An irregular call may, however, be validated where the articles contain provisions which validate the acts of the board or committee of directors notwithstanding that it is afterwards discovered that there was some defect in the appointment or that any of them was disqualified. Any sum which by the terms of the issue of a share becomes payable on allotment or at any fixed date is deemed to be a call duly made and payable on the date which by the terms of the issue, the sum becomes payable. The power to make calls is a fiduciary one which must be exercised in the interest of the company and the general body of the shareholders.The directors may require different amount of calls to be made, but the power must not be abused. The call is deemed to be made at the time when the resolution authorizing the call was passed, and must be made according to the provision of the articles. There must be a resolution specifying both the amount of call and the date of payment but a call is owing from the day on which it is made, although it is payable on a subsequent day. Payment of call may be in cash but if the shareholder is entitled to some payment from the company for services, the call may be set off against the amount, provided this is done before the winding-up. A call that has become due may be paid in money’s worth otherwise than by cash provided the consideration is bona fide regarded by the parties as fairly representing the sum purporting to be discharged, but not where the consideration is a mere blind, or clearly colourable or illusory.
Forfeiture of Shares
The directors may forfeit the shares of a member and the power can only be exercised for non-payment of a call or an instalment; otherwise a forfeiture will amount to a reduction of capital contrary to section 105. Section 140(1) provides that if a member fails to pay any call or instalment of a call on the day appointed for payment, the directors may at any time while any part of the call or instalment remains unpaid, serve a notice on him requiring him to pay up such sum together with any accrued interest. The notice will give a date within which the payment must be made and state that unless it is done, the shares will be forfeited. If the request is not complied with, the directors may forfeit the shares by a resolution.

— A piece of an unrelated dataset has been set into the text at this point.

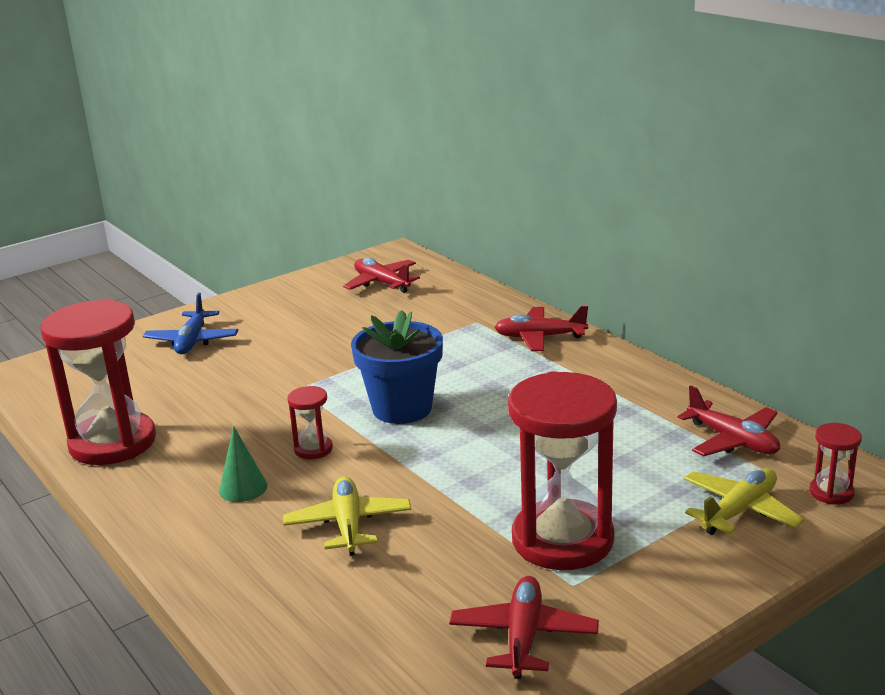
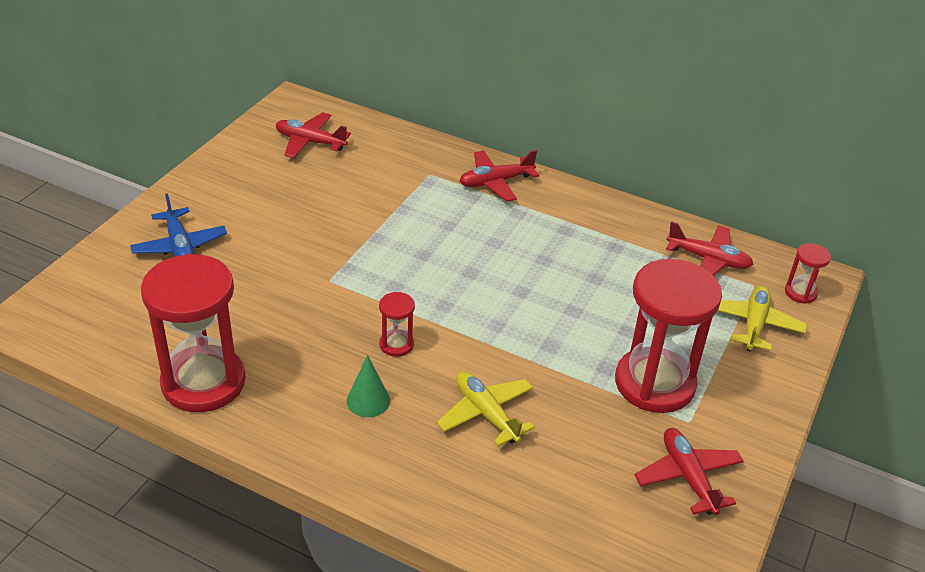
camera: 30 degrees left, 15 degrees up
blue flower pot [351,310,443,424] -> none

A power of forfeiture is in the nature of a trust and must be exercised in the interest of the company and so where shares were forfeited to relieve shareholders of their liability as to their director’s qualification, the forfeiture was held invalid. A forfeited share may be sold or otherwise disposed of as the directors may deem fit, but the forfeiture may be cancelled at any time before disposition.Once a person’s shares have been forfeited, he ceases to be a member of the company in respect of those shares, but he remains liable to pay any outstanding liability on them.
The time when forfeiture is completed is a question of fact depending on the articles. Thus, where the articles provide that upon payment of calls or upon default in doing any act, shares ‘shall become absolutely forfeited to the company,’ the default does not operate as a forfeiture as a forfeiture ipso facto, but only at the option of the directors.
Effect of Forfeiture; When shares are forfeited, they become the property of the company and may be sold, re-issued or otherwise disposed of as the directors think fit and, before the sale or disposition, the forfeiture may be cancelled but this cannot be done without the consent of the person whose shares were forfeited.When forfeited shares are sold, the purchaser is liable for future liability.